Passage given:
Radiating Apparatus and Method for Making It

This invention relates to a radiating apparatus and a method for making the radiating apparatus.

Radiating apparatuses are apparatuses configured for producing radiant heat by means of electric current flowing through a conductor and creating a Joule effect which generates heat.

These apparatuses comprise a frame with which the conductors are associated in a path which defines a radiating surface. In a radiating apparatus, the radiation emitting surface is called the active surface and the surface that does not emit radiation, and thus does not contribute to heating, is called the passive surface.

Generally speaking, these apparatuses have a planar shape which defines a radiating panel.

In the sector of radiating apparatuses, two broad categories of radiating apparatuses are known.

A first category of radiating panels comprises radial conductors, basically wire windings forming the radiating surface.

Panels of this kind have several disadvantages. On the one hand, the size of the active surface is limited, since the surface cannot be excessively saturated with circular conductors and, on the other, the radial conductor produces radial radiation, not orthogonal to the radiating surface, with the result that a lot of energy is lost. In short, therefore, the energy efficiency of these radiating panels is rather low, around 40%.

The second category of radiating panels, on the other hand, is made using flat supporting sheets on which conductive polymers are laid. This solution, although it increases the size of the active surface, has some drawbacks which are all but negligible. First of all, these apparatuses are usually provided with bare electrical connections and cannot therefore be applied to exposed structures. Moreover, and more importantly, the working life of these apparatuses is relatively short, around three or four years. In effect, the operating principle of apparatuses of this kind is based on the movement (kinetic energy) of the polymer particles, which generates the heat. The fact that the radiation is the result of a dynamic situation of molecular motion leads to relatively rapid wear of the polymer.

In this regard, it should be remembered that in the building construction sector, current legislation relating to the installation of fixed components built into a structure require that a ten-year guarantee be provided. These apparatuses cannot therefore be used in contexts such as that, since their working life is much shorter.

Prior art apparatuses which have the disadvantages mentioned above are described in documents: GB2536214A, US2011056928A1 and CN111432507A.

The aim of this invention is to provide a radiating apparatus and a method for making it to overcome the above mentioned disadvantages of the prior art.

This aim is fully achieved by the apparatus and method of this disclosure as characterized in the appended claims.

According to an aspect of it, this disclosure provides a radiating apparatus for heating a workspace and/or an object. Preferably, the apparatus is a radiating panel.

The apparatus comprises a substrate material. The substrate material is configured to be attached to a structure of the workspace or to a surface of the object.

The apparatus comprises a conductor. The conductor is associated with the substrate material. The conductor is configured to receive an electric current. The conductor extends in a plane to define a radiating surface of the radiating apparatus.

The conductor is configured to radiate the workspace or the object with the heat generated by the Joule effect created by the passage of the electric current in the conductor.

Preferably, the conductor is a flat conductor.

Using a flat conductor makes it possible to direct the radiation of the entire surface at the workspace, without wasting energy on account of radiation in different directions as occurs in the prior art.

In an embodiment, the conductor is made from a carbon-based material.

Extracted data:
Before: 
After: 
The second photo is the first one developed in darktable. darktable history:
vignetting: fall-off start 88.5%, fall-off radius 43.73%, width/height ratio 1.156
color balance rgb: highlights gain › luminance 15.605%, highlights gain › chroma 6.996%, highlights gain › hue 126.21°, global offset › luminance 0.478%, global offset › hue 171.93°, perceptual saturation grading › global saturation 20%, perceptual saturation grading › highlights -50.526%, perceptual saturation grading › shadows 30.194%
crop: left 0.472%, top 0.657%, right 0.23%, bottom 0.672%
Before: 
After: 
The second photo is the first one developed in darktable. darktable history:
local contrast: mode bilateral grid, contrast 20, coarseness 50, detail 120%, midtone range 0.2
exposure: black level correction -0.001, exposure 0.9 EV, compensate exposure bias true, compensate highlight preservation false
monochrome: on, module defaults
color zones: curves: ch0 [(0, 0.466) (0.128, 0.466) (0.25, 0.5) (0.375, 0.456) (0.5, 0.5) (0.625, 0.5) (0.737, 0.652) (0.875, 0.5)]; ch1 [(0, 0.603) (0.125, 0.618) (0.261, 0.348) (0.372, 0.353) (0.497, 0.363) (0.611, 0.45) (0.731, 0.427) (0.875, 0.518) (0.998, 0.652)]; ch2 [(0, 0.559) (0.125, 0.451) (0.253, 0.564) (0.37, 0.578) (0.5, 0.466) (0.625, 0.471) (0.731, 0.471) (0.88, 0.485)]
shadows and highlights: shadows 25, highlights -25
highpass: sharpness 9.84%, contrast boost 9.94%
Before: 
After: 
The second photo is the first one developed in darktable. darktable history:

Challenges:
(a) Copy out the radiating apparatus description, beginning at the words "Radiating Apparatus and Method" and stopping after "apparatuses are known.", and swap "frame" for "housing".
(b) Resume the radiating apparatus description after its last sentence and extend it further.

Outputs for the tasks:
(a)
Radiating Apparatus and Method for Making It

This invention relates to a radiating apparatus and a method for making the radiating apparatus.

Radiating apparatuses are apparatuses configured for producing radiant heat by means of electric current flowing through a conductor and creating a Joule effect which generates heat.

These apparatuses comprise a housing with which the conductors are associated in a path which defines a radiating surface. In a radiating apparatus, the radiation emitting surface is called the active surface and the surface that does not emit radiation, and thus does not contribute to heating, is called the passive surface.

Generally speaking, these apparatuses have a planar shape which defines a radiating panel.

In the sector of radiating apparatuses, two broad categories of radiating apparatuses are known.

(b)
That means heating does not depend on molecular motion but on the Joule effect created by the passage of electrons, which is a “static” form of heating which allows the apparatus (the conductor) to have a longer working life, more in line with the ten-year guarantee requirement of building constructions.

In an embodiment, the conductor is made from graphene. In an embodiment, the substrate material is made from a polymeric material. Preferably, the substrate material is fireproof. Preferably, the substrate material is electrically insulating.

In an embodiment, the substrate material is made from a polyimide. An example of the material that can be used is Kapton®.

In an embodiment, the conductor is made, starting from the substrate material, by (nanometric) thermal conversion of the substrate material in the carbon-based material. This allows obtaining an extremely high level of flexibility in the manufacturing of the conductor, with nanometric based conductor structuring and with practically no limitation on the shape of the conductor.

It is specified that using the thermal conversion process gives the conductor special structural properties which allow recognizing the graphene thus made, compared to other types of graphene made using different methods. Thus, the method used has direct effects on the graphene used and can be made the object of product protection.

In an embodiment, the conductor comprises a continuous sheet that defines the radiating surface of the radiating apparatus.

In an embodiment, the continuous sheet has a thickness of less than 50 microns. In an embodiment, the continuous sheet has a thickness of less than 30 microns, preferably 25 microns.

In an embodiment, the continuous sheet is flexible (pliable) so it can adapt to the surface of an object it is placed on.

In an embodiment, the apparatus comprises one or more attaching elements, configured to attach the substrate material to an object to be heated. For example, the attaching elements might be adhesive strips which adhere to the object to be heated.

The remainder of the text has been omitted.